> Problem requirements
When a line below contains the word "reimbursement", copy that line.
-- Opening Marker --
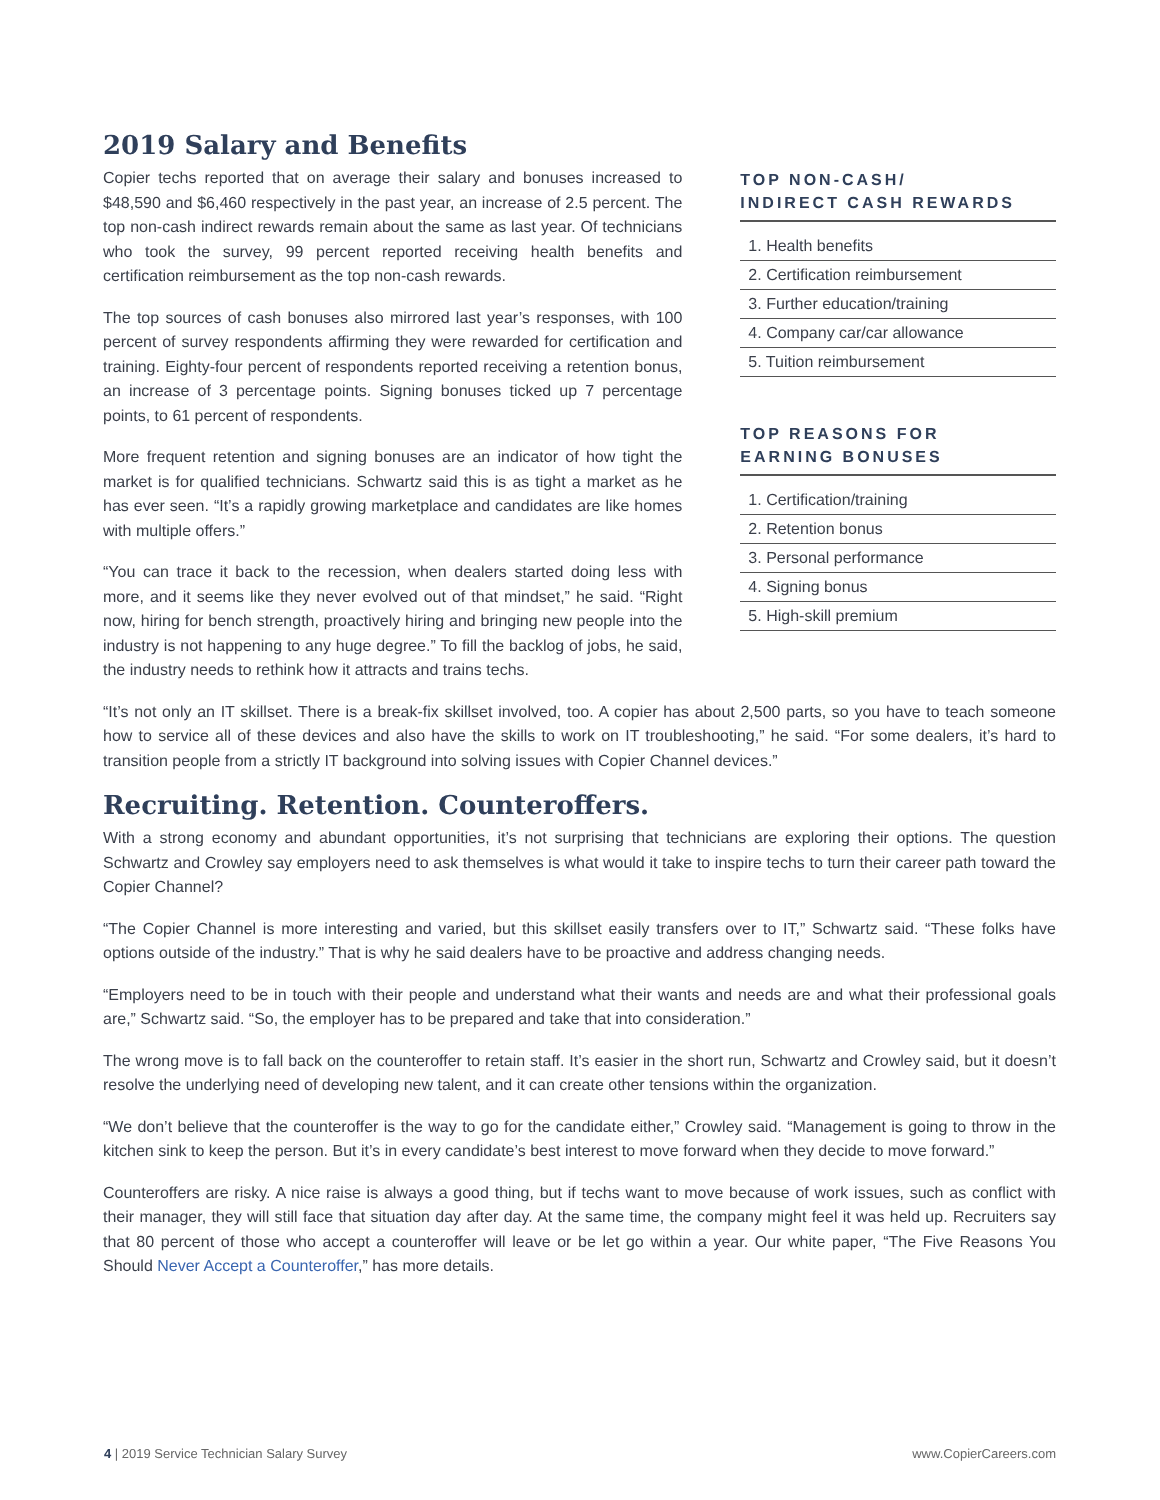2019 Salary and Benefits
Copier techs reported that on average their salary and bonuses increased to $48,590 and $6,460 respectively in the past year, an increase of 2.5 percent. The top non-cash indirect rewards remain about the same as last year. Of technicians who took the survey, 99 percent reported receiving health benefits and certification reimbursement as the top non-cash rewards.
The top sources of cash bonuses also mirrored last year’s responses, with 100 percent of survey respondents affirming they were rewarded for certification and training. Eighty-four percent of respondents reported receiving a retention bonus, an increase of 3 percentage points. Signing bonuses ticked up 7 percentage points, to 61 percent of respondents.
More frequent retention and signing bonuses are an indicator of how tight the market is for qualified technicians. Schwartz said this is as tight a market as he has ever seen. “It’s a rapidly growing marketplace and candidates are like homes with multiple offers.”
“You can trace it back to the recession, when dealers started doing less with more, and it seems like they never evolved out of that mindset,” he said. “Right now, hiring for bench strength, proactively hiring and bringing new people into the industry is not happening to any huge degree.” To fill the backlog of jobs, he said, the industry needs to rethink how it attracts and trains techs.
TOP NON-CASH/
INDIRECT CASH REWARDS
| 1. Health benefits |
| 2. Certification reimbursement |
| 3. Further education/training |
| 4. Company car/car allowance |
| 5. Tuition reimbursement |
TOP REASONS FOR
EARNING BONUSES
| 1. Certification/training |
| 2. Retention bonus |
| 3. Personal performance |
| 4. Signing bonus |
| 5. High-skill premium |
“It’s not only an IT skillset. There is a break-fix skillset involved, too. A copier has about 2,500 parts, so you have to teach someone how to service all of these devices and also have the skills to work on IT troubleshooting,” he said. “For some dealers, it’s hard to transition people from a strictly IT background into solving issues with Copier Channel devices.”
Recruiting. Retention. Counteroffers.
With a strong economy and abundant opportunities, it’s not surprising that technicians are exploring their options. The question Schwartz and Crowley say employers need to ask themselves is what would it take to inspire techs to turn their career path toward the Copier Channel?
“The Copier Channel is more interesting and varied, but this skillset easily transfers over to IT,” Schwartz said. “These folks have options outside of the industry.” That is why he said dealers have to be proactive and address changing needs.
“Employers need to be in touch with their people and understand what their wants and needs are and what their professional goals are,” Schwartz said. “So, the employer has to be prepared and take that into consideration.”
The wrong move is to fall back on the counteroffer to retain staff. It’s easier in the short run, Schwartz and Crowley said, but it doesn’t resolve the underlying need of developing new talent, and it can create other tensions within the organization.
“We don’t believe that the counteroffer is the way to go for the candidate either,” Crowley said. “Management is going to throw in the kitchen sink to keep the person. But it’s in every candidate’s best interest to move forward when they decide to move forward.”
Counteroffers are risky. A nice raise is always a good thing, but if techs want to move because of work issues, such as conflict with their manager, they will still face that situation day after day. At the same time, the company might feel it was held up. Recruiters say that 80 percent of those who accept a counteroffer will leave or be let go within a year. Our white paper, “The Five Reasons You Should Never Accept a Counteroffer,” has more details.
4 | 2019 Service Technician Salary Survey www.CopierCareers.com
-- Closing Marker --
> Exercise result
Copier techs reported that on average their salary and bonuses increased to $48,590 and $6,460 respectively in the past year, an increase of 2.5 percent. The top non-cash indirect rewards remain about the same as last year. Of technicians who took the survey, 99 percent reported receiving health benefits and certification reimbursement as the top non-cash rewards.
| 2. Certification reimbursement |
| 5. Tuition reimbursement |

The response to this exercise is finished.